After Oxford, he became a lecturer in economics at Durham university- which is where I grew up. This is the period of the Cold War eg the fuss over Klaus Fuchs, which will have encouraged Siegi’s desire to remain hidden. Refugees from Nazism were generally labelled as communists, as reds under the bed, and not honoured as anti-Nazis. I guess Siegi would have wanted to keep his past and his politics well out of sight. His move to Durham also marks the final break with his past in another way: unlike many of the Communist refugees who returned to Germany after the war (though a few got into the US), Siegi and Lotte wanted nothing more to do with Germany, East or West. Britain had become their home. Siegi kept a small flame alive by becoming the Secretary of the university AUT branch and giving WEA classes in economics to ship-builders and miners.
Siegi’s final job was working as a special advisor t the Board of Trade, under Wilson. Yet, despite working for an at best reformist government, in 1969, fifty years after the defeat of the Bavarian Soviet, Siegi wrote an excoriating auricle condemning the Social Democrats for their betrayal of the German revolution. Siegi combined an effectively left-Keynesianism with his never dying belief in the need for revolutionary change!
Siegi had also suffered terrible personal losses. Most of his erstwhile German comrades did not make it, as I discovered from heart-breaking letters I found when clearing his papers. Harry Wilde did miraculously survive but Siegi appears to have fallen out with him, maybe because Harry became more interested in Trotskyism after the war then Siegi ever was. And while Siegi had renounced any connection to Judaism, the Nazis had murdered most members of his family as Jews. His relationship with Lotte, his wife, who had separately got out of Germany in 1933, was highly precarious for many years though they did finally seem to become close. The effects on Siegi of fleeing Germany, falling out with the KPD and his many losses left him with a deep sense of insecurity and paranoia.
It is curious to write about one’s own father. My relationship with him was not close. He kept silent about his past which left him unable to talk freely to me about almost anything. He thought he was being spied on and was suspicious about anybody whom I might want to bring home. This did not endear him to me. I doubt he would welcome this biography as he wished to keep his past concealed. But I got to know him better through writing this as well as shedding some light on an overlooked group of revolutionary exiles.

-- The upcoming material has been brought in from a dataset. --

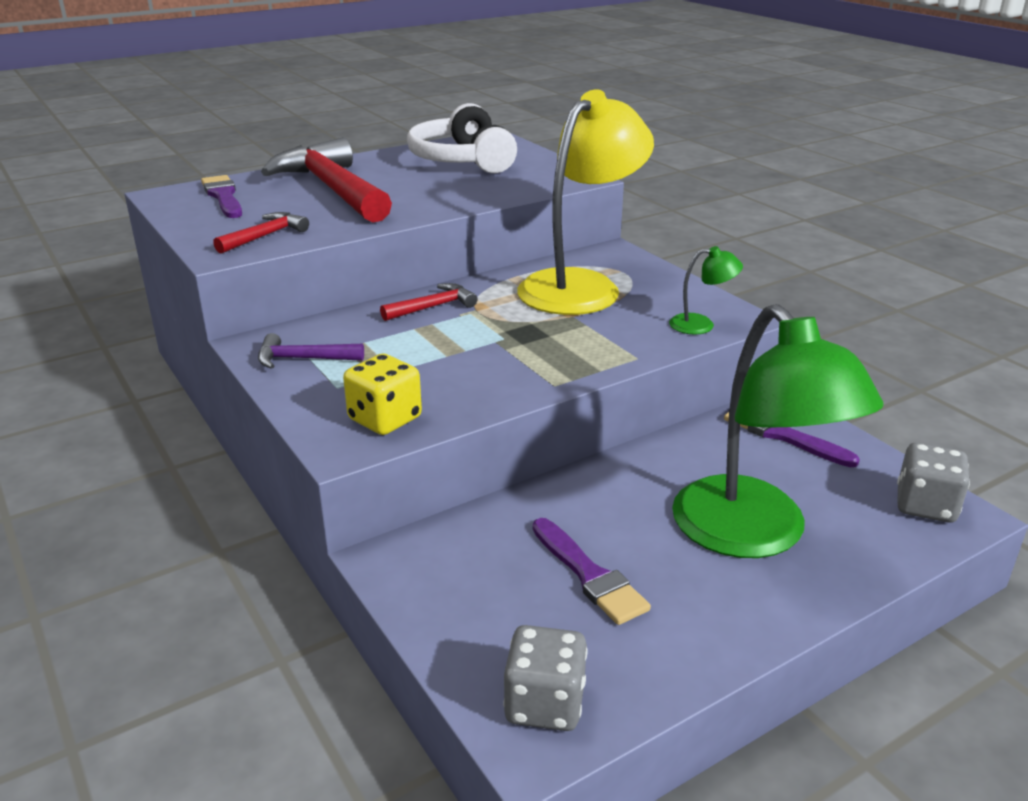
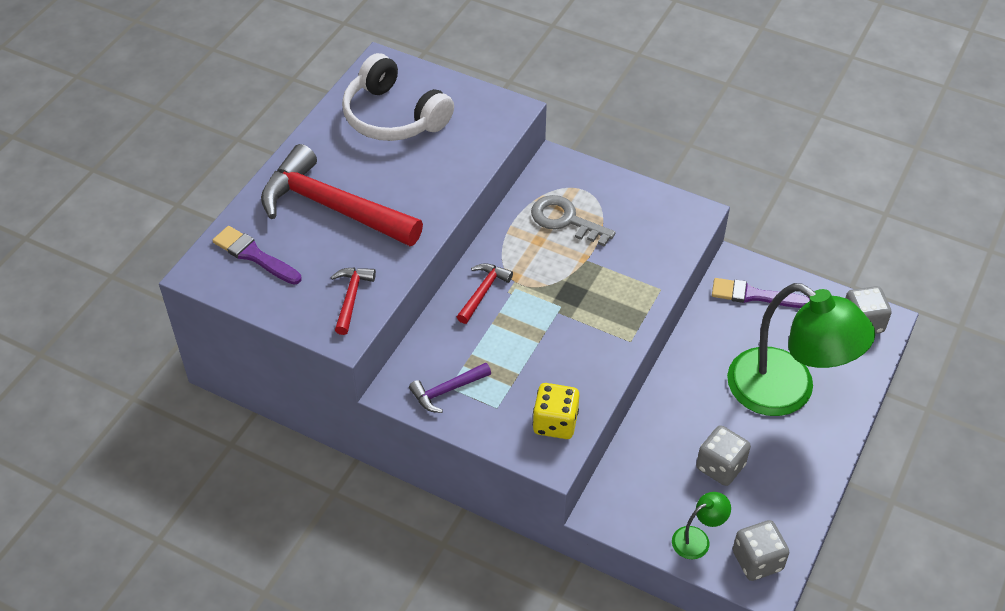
camera: 30 degrees left, 20 degrees up
yellow lamp [517,89,654,315] -> grey key [531,195,616,247]
purple brush [533,518,651,625] -> grey dice [696,425,751,486]
green lamp [669,246,743,335] -> green lamp moved to [672,492,731,559]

Siegi lost so much: his comrades, his family, his country, his first language and his belief in and commitment to his earlier world view. Yet, despite everything he had been through, he retained a profound optimism. Not for him, a lurch towards right-wing politics or apathy as was the case for so many ex-communist exiles. He believed capitalism was a system based on class exploitation which always had to be fought against, even if not in the way he had expected.